Kepala Satuan Kerja Khusus Pelaksana Kegiatan Usaha Hulu Minyak dan Gas Bumi (SKK Migas) Dwi Soetjipto dalam hal ini menyampaikan beberapa hambatan yang dihadapi sektor migas.
“Yang pertama adalah laju transportasi material yang lebih lama, khususnya pengiriman dari luar negeri,” ungkapnya.
Lanjut, produktivitas teknisi dan tenaga konstruksi menjadi lebih rendah karena adanya penerapan work from home (WFH) dan dibatasinya jumlah personel yang dibolehkan di lokasi proyek. Inspeksi kinerja peralatan dan fasilitas juga lebih lama lantaran kebijakan WFH tersebut.

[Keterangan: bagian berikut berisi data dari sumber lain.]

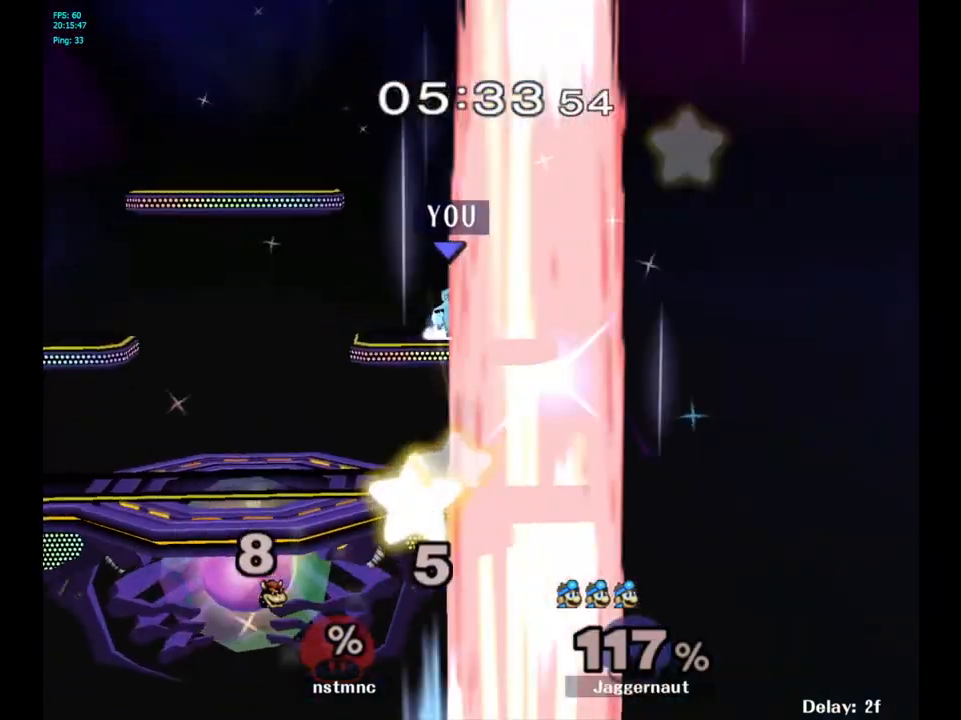
{"buttons": [], "left_stick": "down-left", "right_stick": "center", "events": [[100, "left_stick", "center"], [133, "R1", "up"], [183, "left_stick", "left"], [350, "left_stick", "down-left"]]}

“Mobilitas pekerja ke lokasi lebih sulit karena perijinan dan waktu karantina dan potensi overstay yang berisiko pada keselamatan kerja,” lanjut Dwi.
Sebagai informasi, SKK migas telah menargetkan 11 proyek hulu migas yang akan on stream. Mayoritas proyek tersebut merupakan proyek pengembangan lapangan gas. Jumlah proyek ini meningkat dibandingkan tahun 2019 yang hanya ada 9 proyek.